Dans chacune de mes visites de terrain, vendredi dernier en Bretagne, la précédente en pays nantais, la précédente encore à Montpellier et juste avant dans le Nord,  je suis frappée des spécificités de chaque territoire. Profil pathologique différent, inégalités de santé autrement distribuées, engagement variable des collectivités, coopérations plus ou moins anciennes et plus ou moins vivaces.. Bref, Lille n’est pas Lyon, Guincamp a bâti un tissu de solidarités qui lui est spécifique, la pauvreté n’est pas le même dans le Pas-de-Calais que dans l’Hérault… Ce n’est sans doute pas un scoop, mais après un certain nombre de déplacements, on découvre comme une évidence l’urgence de la territorialisation de nos pratiques de la santé social, ce couple indissociable dont les Etats-Unis ont fait des chaires universitaires et qui se bâtit chaque jour sur le terrain. Le « mariage pour tous » n’est pas que celui contre lequel on défile aujourd’hui même, mais celui des Conseils généraux avec les Agences Régionales de Santé (ARS), des aides à domicile avec les services infirmiers, et des gériatres avec les démographes.

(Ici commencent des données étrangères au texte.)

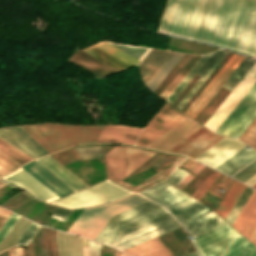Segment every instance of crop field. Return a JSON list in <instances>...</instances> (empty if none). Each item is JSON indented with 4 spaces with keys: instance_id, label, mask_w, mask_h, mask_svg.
<instances>
[{
    "instance_id": "8a807250",
    "label": "crop field",
    "mask_w": 256,
    "mask_h": 256,
    "mask_svg": "<svg viewBox=\"0 0 256 256\" xmlns=\"http://www.w3.org/2000/svg\"><path fill=\"white\" fill-rule=\"evenodd\" d=\"M158 32L256 52V0H168Z\"/></svg>"
},
{
    "instance_id": "92a150f3",
    "label": "crop field",
    "mask_w": 256,
    "mask_h": 256,
    "mask_svg": "<svg viewBox=\"0 0 256 256\" xmlns=\"http://www.w3.org/2000/svg\"><path fill=\"white\" fill-rule=\"evenodd\" d=\"M172 54V52L152 49L143 59V61L139 64V67L145 86L164 65V63L171 57Z\"/></svg>"
},
{
    "instance_id": "f4fd0767",
    "label": "crop field",
    "mask_w": 256,
    "mask_h": 256,
    "mask_svg": "<svg viewBox=\"0 0 256 256\" xmlns=\"http://www.w3.org/2000/svg\"><path fill=\"white\" fill-rule=\"evenodd\" d=\"M181 225L169 214H165L139 226L120 233L112 247L123 250Z\"/></svg>"
},
{
    "instance_id": "0bd39190",
    "label": "crop field",
    "mask_w": 256,
    "mask_h": 256,
    "mask_svg": "<svg viewBox=\"0 0 256 256\" xmlns=\"http://www.w3.org/2000/svg\"><path fill=\"white\" fill-rule=\"evenodd\" d=\"M82 50L118 71L129 68L128 66L124 65L123 63L115 60L114 58L108 56L107 54L99 51L98 49H96L92 46H90L86 49H82Z\"/></svg>"
},
{
    "instance_id": "1d79db26",
    "label": "crop field",
    "mask_w": 256,
    "mask_h": 256,
    "mask_svg": "<svg viewBox=\"0 0 256 256\" xmlns=\"http://www.w3.org/2000/svg\"><path fill=\"white\" fill-rule=\"evenodd\" d=\"M100 243H96L88 240V255L89 256H99L100 254Z\"/></svg>"
},
{
    "instance_id": "5142ce71",
    "label": "crop field",
    "mask_w": 256,
    "mask_h": 256,
    "mask_svg": "<svg viewBox=\"0 0 256 256\" xmlns=\"http://www.w3.org/2000/svg\"><path fill=\"white\" fill-rule=\"evenodd\" d=\"M245 146L238 140L225 137L195 160L214 168Z\"/></svg>"
},
{
    "instance_id": "dbb93151",
    "label": "crop field",
    "mask_w": 256,
    "mask_h": 256,
    "mask_svg": "<svg viewBox=\"0 0 256 256\" xmlns=\"http://www.w3.org/2000/svg\"><path fill=\"white\" fill-rule=\"evenodd\" d=\"M197 204H199V203H198L196 200H194V199L192 198V199H190V200H187V201H185V202H183V203H181V204H179V205H177V206H175V207L169 209V211H170L173 215H175V214H177V213H179V212H181V211H184V210H186V209H188V208H190V207H193V206H195V205H197Z\"/></svg>"
},
{
    "instance_id": "0fb4a251",
    "label": "crop field",
    "mask_w": 256,
    "mask_h": 256,
    "mask_svg": "<svg viewBox=\"0 0 256 256\" xmlns=\"http://www.w3.org/2000/svg\"><path fill=\"white\" fill-rule=\"evenodd\" d=\"M187 174L177 168L167 179L177 186Z\"/></svg>"
},
{
    "instance_id": "4a817a6b",
    "label": "crop field",
    "mask_w": 256,
    "mask_h": 256,
    "mask_svg": "<svg viewBox=\"0 0 256 256\" xmlns=\"http://www.w3.org/2000/svg\"><path fill=\"white\" fill-rule=\"evenodd\" d=\"M185 238H187V235L185 234L182 227H180L123 251L135 256H142Z\"/></svg>"
},
{
    "instance_id": "214f88e0",
    "label": "crop field",
    "mask_w": 256,
    "mask_h": 256,
    "mask_svg": "<svg viewBox=\"0 0 256 256\" xmlns=\"http://www.w3.org/2000/svg\"><path fill=\"white\" fill-rule=\"evenodd\" d=\"M21 168L24 169L27 173H29L32 177H34L37 181L43 184L59 198L73 192V190L67 187L64 183L54 177L51 173H49L35 161Z\"/></svg>"
},
{
    "instance_id": "120bbe31",
    "label": "crop field",
    "mask_w": 256,
    "mask_h": 256,
    "mask_svg": "<svg viewBox=\"0 0 256 256\" xmlns=\"http://www.w3.org/2000/svg\"><path fill=\"white\" fill-rule=\"evenodd\" d=\"M29 224L30 221L20 217V219L0 244V252L14 246Z\"/></svg>"
},
{
    "instance_id": "7b73153f",
    "label": "crop field",
    "mask_w": 256,
    "mask_h": 256,
    "mask_svg": "<svg viewBox=\"0 0 256 256\" xmlns=\"http://www.w3.org/2000/svg\"><path fill=\"white\" fill-rule=\"evenodd\" d=\"M250 186L254 185L256 183V175H254L253 177H251L249 180H247L246 182H244Z\"/></svg>"
},
{
    "instance_id": "d3111659",
    "label": "crop field",
    "mask_w": 256,
    "mask_h": 256,
    "mask_svg": "<svg viewBox=\"0 0 256 256\" xmlns=\"http://www.w3.org/2000/svg\"><path fill=\"white\" fill-rule=\"evenodd\" d=\"M58 231V230H57ZM57 245L59 256H72L71 252V235L57 232ZM72 251L73 256L82 255V237H78L72 234Z\"/></svg>"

Ce mariage-là, différemment conjugué dans chaque territoire, reste encore à élargir. On ne doit plus soigner, prévenir, accompagner, aujourd’hui comme hier. La formule d’un de mes coéquipiers au Cabinet doit inspirer jusqu’au projet de loi que je prépare : l’intelligence du terrain.

Pas facile dans une loi, par essence normative, de partir du terrain pour bâtir de meilleures pratiques. Le risque est de rajouter une couche là où il y en déjà plusieurs, fondamentalement diverses et spécifiques du territoire. Dali avait inventé des montres molles, ce qui laissait entendre que l’on pouvait négocier avec l’implacable métronome du temps, il nous faut inventer une loi « intelligente » (« smart ») qui puisse se gorger des pratiques du terrain sans se dénaturer.

De tout cela, pendant ces 45 années, je n’ai jamais entendu parler. La pratique des dix dernières années l’a peu ou prou suscité puisque nous avons travaillé en faisant une place plus grande à l’ambulatoire et en déléguant davantage aux acteurs de terrain, grâce par exemple à l’hôpital à domicile. Ma spécialité (cancérologie), je le reconnais, invite davantage à la centralisation hospitalière qu’à la pratique locale. En langage ministre, elle peut même être qualifiée de « régalienne », mais sa déclinaison pratique, une fois les traitements décidés est pour autant elle aussi territoriale et fait appel aux complémentarités et aux solidarités locales.

C’est très étrange, je n’avais jamais pensé à cela comme un tout. Cet après-midi, dans le silence joyeux de mon jardin, cela m’est apparu comme une évidence.